Low Power Convolutional Neural Network (CNN) Accelerator Design Techniques for both Inference and Training

Abstract

Deep neural networks (DNNs) have been showing very impressive performance in a variety of tasks including image classification and object detection and speech recognition. As recent DNNs adopt deeper and larger network architectures for improved accuracy, larger computation resources and memory capacities are needed for both inference and training of such large DNNs. Although low power deep learning accelerator design has been of interest in cloud computing, it is becoming even more critical as many applications are trying to run large DNNs on resource-constrained edge computing devices. This lecture covers various low power design techniques for DNN, especially convolutional neural network (CNN) inference/training accelerator design. It first introduces the basic operations of CNN inference/training.

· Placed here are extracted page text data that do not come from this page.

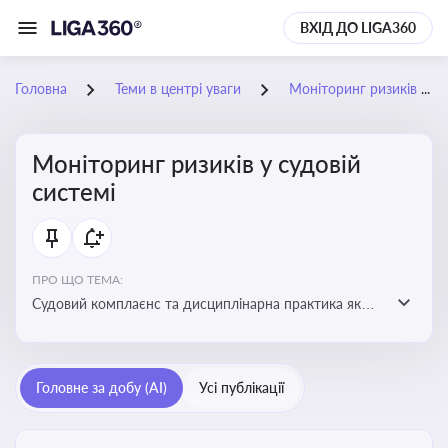
ВХІД ДО LIGA360
Головна
Теми в центрі уваги
Моніторинг ризиків у судовій системі
Моніторинг ризиків у судовій
системі
ПРО ЩО ТЕМА:
Судовий комплаєнс та дисциплінарна практика як
спосіб оцінювати доброчесність суддів, виявляти
юридичні та репутаційні ризики і приймати
обґрунтовані рішення під час судових спорів та
Головне за добу (AI)
Усі публікації
комплаєнс-перевірок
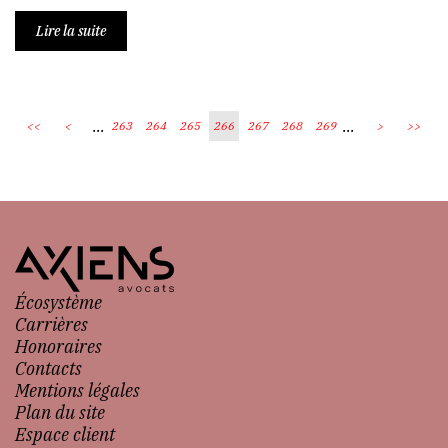
Lire la suite
...
...
<<
<
263
264
265
266
267
268
269
>
>>
Écosystème
Carrières
Honoraires
Contacts
Mentions légales
Plan du site
Espace client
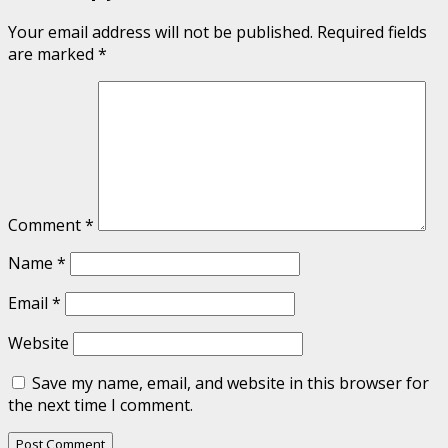
Your email address will not be published.
Required fields
are marked
*
Comment
*
Name
*
Email
*
Website
Save my name, email, and website in this browser for
the next time I comment.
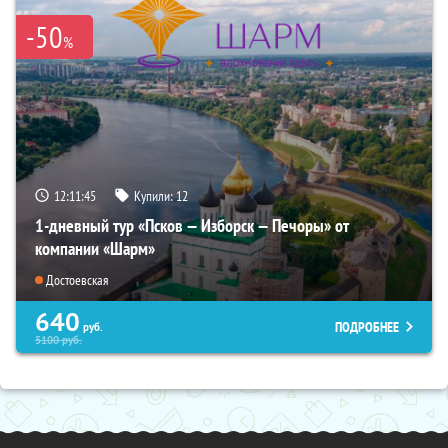
-50
%
12:11:44
Купили:
12
1-дневный тур «Псков — Изборск — Печоры» от
компании «Шарм»
Достоевская
640
ПОДРОБНЕЕ
руб.
5100
руб.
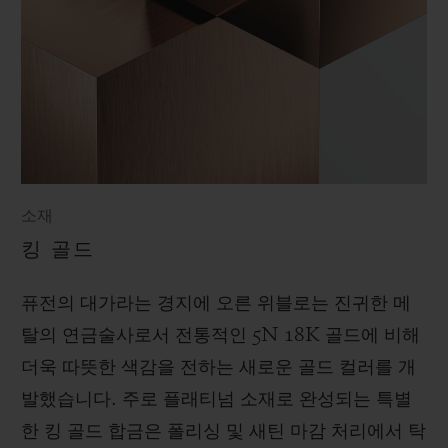
소재
킹 골드
퓨전의 대가라는 경지에 오른 위블로는 진귀한 메
탈의 연금술사로서 전통적인 5N 18K 골드에 비해
더욱 따뜻한 색감을 전하는 새로운 골드 컬러를 개
발했습니다. 주로 플래티넘 소재로 완성되는 특별
한 킹 골드 합금은 폴리싱 및 새틴 마감 처리에서 탁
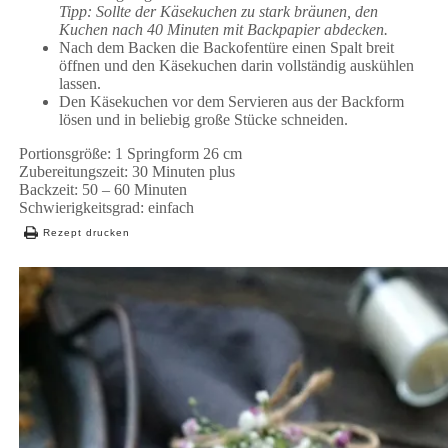
Tipp: Sollte der Käsekuchen zu stark bräunen, den
Kuchen nach 40 Minuten mit Backpapier abdecken.
Nach dem Backen die Backofentüre einen Spalt breit
öffnen und den Käsekuchen darin vollständig auskühlen
lassen.
Den Käsekuchen vor dem Servieren aus der Backform
lösen und in beliebig große Stücke schneiden.
Portionsgröße: 1 Springform 26 cm
Zubereitungszeit: 30 Minuten plus
Backzeit: 50 – 60 Minuten
Schwierigkeitsgrad: einfach
Rezept drucken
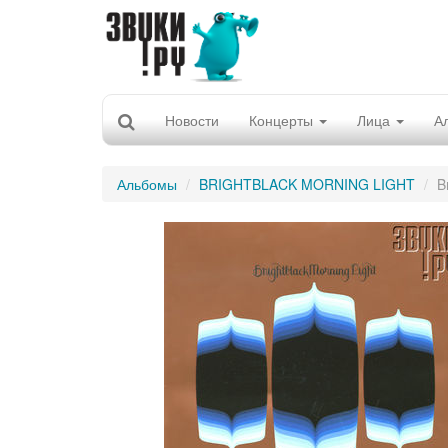
Новости
Концерты
Лица
А
Альбомы
BRIGHTBLACK MORNING LIGHT
B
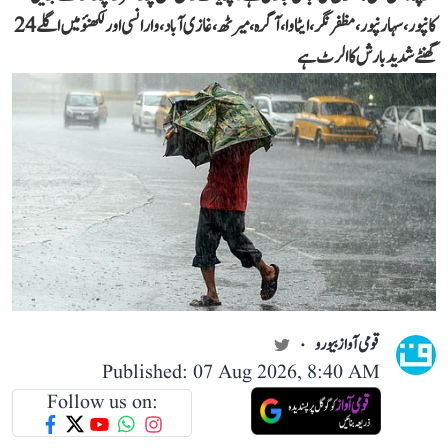
کانپور، سہارنپور، مظفر نگر، ایٹاوا، آگرہ، میرٹھ، غازی آباد، وارانسی اور لکھنؤ میں اگلے 24
گھنٹے شدید بارش کا الرٹ ہے
قومی آواز بیورو
Published: 07 Aug 2026, 8:40 AM
Follow us on:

Then, an error resilient technique for CNN inference to enable aggressive voltage scaling is presented. The aggressive voltage scaling in CNN accelerator is possible by exploiting asymmetric error resilience (sensitivity) with respect to CNN layers, filters, and channels. The last part of this lecture introduces an input-dependent approximation of the weight gradient for improving energy efficiency of CNN training. Considering that the output predictions of network (confidence) changes with training inputs, the relations between the confidence and the magnitudes of weights gradient is efficiently exploited to skip the gradient computations without accuracy drop, especially for high confidence inputs.